Bunun yanı sıra, Mustafa Ataş, hastalıkların elden göze geçişinin en önemli bulaşma yolu olduğunu belirtiyor. Özellikle çocuklar arasında bakteriyel konjonktivit gibi durumlar, orta kulak iltihabı veya bademcik iltihabı gibi diğer enfeksiyonlarla birlikte seyredebilir. Bakteriyel konjonktivitler, genellikle basit göz enfeksiyonları olarak düşünülebilir. Ancak, bu türler de bazen ciddi hale gelebilirler ve korneayı etkileyen durumlardan dolayı körlükle sonuçlanabilir.
Prof. Dr. Ataş, göz enfeksiyonlarını ciddiye almak ve tedavisini ihmal etmemek gerektiğinin altını çizerek, “Basit bir göz iltihabı dememek gerekiyor” uyarısında bulunuyor. Enfeksiyonun yayılmasını önlemek için, el hijyenine dikkat edilmesi gerektiğini vurgulamakta. Özellikle ortak kullanılan havlu ve eşyalar, dikkat görmekte. Eğer ciddi bir enfeksiyon varsa, hastaların toplumdan izole edilmesi gerektiğini ifade ediyor.
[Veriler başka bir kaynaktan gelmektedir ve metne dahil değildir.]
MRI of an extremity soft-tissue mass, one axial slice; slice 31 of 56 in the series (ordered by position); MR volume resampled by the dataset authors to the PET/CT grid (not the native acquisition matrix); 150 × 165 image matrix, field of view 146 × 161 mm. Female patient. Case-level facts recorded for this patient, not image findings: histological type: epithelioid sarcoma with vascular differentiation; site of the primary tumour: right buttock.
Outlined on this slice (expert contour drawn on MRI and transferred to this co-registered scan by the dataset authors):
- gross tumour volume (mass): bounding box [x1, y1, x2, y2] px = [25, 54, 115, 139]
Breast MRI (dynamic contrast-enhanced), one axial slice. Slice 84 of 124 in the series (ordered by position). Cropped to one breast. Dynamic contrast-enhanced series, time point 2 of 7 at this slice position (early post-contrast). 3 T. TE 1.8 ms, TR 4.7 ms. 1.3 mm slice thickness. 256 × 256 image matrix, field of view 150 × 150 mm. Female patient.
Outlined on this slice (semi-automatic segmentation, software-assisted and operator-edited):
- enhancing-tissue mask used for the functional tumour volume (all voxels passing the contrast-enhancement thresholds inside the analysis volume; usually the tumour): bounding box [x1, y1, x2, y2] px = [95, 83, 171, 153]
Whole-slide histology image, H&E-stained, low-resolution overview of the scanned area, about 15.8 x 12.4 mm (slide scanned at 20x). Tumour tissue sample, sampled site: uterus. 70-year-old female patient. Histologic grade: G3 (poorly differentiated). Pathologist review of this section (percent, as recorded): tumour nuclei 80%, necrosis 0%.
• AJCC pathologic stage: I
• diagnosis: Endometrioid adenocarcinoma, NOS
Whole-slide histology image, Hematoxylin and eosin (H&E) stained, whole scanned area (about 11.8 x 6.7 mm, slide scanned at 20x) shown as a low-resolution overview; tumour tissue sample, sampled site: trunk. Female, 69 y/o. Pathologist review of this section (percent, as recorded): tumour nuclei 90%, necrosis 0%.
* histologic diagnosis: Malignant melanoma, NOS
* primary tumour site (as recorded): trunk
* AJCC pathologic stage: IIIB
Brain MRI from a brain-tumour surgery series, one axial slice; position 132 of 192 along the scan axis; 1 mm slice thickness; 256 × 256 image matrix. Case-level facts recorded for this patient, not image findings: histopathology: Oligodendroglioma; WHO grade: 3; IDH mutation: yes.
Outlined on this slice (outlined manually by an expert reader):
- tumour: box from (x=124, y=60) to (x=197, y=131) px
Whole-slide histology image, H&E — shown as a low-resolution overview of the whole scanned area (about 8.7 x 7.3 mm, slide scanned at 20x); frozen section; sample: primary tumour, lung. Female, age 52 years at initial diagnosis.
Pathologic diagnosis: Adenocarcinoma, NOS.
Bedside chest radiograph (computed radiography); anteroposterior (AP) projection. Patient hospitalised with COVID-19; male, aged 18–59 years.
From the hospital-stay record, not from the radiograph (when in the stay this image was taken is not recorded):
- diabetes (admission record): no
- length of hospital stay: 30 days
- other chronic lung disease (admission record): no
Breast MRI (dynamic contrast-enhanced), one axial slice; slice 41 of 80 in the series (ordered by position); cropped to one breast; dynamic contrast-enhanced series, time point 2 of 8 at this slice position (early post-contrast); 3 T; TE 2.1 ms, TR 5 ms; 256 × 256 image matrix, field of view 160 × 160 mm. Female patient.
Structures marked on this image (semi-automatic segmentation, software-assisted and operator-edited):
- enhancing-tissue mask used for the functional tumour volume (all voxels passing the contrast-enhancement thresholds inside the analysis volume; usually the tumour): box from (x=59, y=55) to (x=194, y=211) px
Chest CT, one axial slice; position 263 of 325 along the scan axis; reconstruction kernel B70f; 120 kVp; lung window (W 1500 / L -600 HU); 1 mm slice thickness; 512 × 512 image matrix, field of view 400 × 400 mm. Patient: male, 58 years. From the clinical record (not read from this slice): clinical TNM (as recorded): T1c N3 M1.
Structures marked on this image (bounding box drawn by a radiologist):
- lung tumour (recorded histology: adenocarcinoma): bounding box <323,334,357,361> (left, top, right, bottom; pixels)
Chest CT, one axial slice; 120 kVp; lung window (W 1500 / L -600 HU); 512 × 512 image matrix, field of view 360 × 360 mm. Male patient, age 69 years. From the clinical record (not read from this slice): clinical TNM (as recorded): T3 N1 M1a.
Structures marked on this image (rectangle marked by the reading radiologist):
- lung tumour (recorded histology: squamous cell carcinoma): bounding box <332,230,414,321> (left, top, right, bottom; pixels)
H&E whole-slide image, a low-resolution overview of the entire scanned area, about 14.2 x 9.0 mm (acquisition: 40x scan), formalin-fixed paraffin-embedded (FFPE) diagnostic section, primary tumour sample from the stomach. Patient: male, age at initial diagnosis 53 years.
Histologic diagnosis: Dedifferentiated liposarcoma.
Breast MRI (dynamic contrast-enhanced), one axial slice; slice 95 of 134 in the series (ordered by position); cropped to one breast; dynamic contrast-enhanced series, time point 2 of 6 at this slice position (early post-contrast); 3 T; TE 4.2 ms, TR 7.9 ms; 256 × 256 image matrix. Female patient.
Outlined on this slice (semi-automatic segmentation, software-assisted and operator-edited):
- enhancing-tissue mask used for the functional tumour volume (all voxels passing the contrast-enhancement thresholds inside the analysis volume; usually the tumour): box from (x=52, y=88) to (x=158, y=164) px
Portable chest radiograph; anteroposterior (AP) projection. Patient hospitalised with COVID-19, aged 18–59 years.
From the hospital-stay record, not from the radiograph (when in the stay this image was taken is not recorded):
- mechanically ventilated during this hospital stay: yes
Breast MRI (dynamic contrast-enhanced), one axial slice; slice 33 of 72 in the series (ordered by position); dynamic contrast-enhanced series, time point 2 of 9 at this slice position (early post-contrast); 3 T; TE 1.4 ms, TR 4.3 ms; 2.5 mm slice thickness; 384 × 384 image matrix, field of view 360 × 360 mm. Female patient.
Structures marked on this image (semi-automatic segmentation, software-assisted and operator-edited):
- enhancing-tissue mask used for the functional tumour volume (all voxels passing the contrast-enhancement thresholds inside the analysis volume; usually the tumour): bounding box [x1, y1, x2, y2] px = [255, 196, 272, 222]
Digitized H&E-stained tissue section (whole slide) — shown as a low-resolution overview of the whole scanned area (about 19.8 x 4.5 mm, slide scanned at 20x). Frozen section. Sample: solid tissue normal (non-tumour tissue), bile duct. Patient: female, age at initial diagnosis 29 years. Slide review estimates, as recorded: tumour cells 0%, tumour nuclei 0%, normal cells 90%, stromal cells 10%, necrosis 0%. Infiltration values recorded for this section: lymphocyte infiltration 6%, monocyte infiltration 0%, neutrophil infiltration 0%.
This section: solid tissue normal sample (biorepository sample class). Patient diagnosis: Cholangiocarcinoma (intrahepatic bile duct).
Kontak lens kullanan kişilerin de bu süreçte lenslerini bırakmaları gerektiğine dikkat çeken Ataş, iyileşme sürecinde belirtilerin geçmesinin ardından en az 2-3 gün lens kullanmaktan kaçınılması gerektiğini vurguluyor. Bulaşma yollarının çoğu zaman doğrudan el ile veya havada salınan partiküllerle gerçekleştiğini söyleyerek, bu durumda el hijyeninin ve dikkatli olmanın ne denli önemli olduğunu tekrar hatırlatıyor. Enfeksiyonlardan korunmak için alınacak basit önlemler hem kişiyi hem de çevresini koruyacaktır.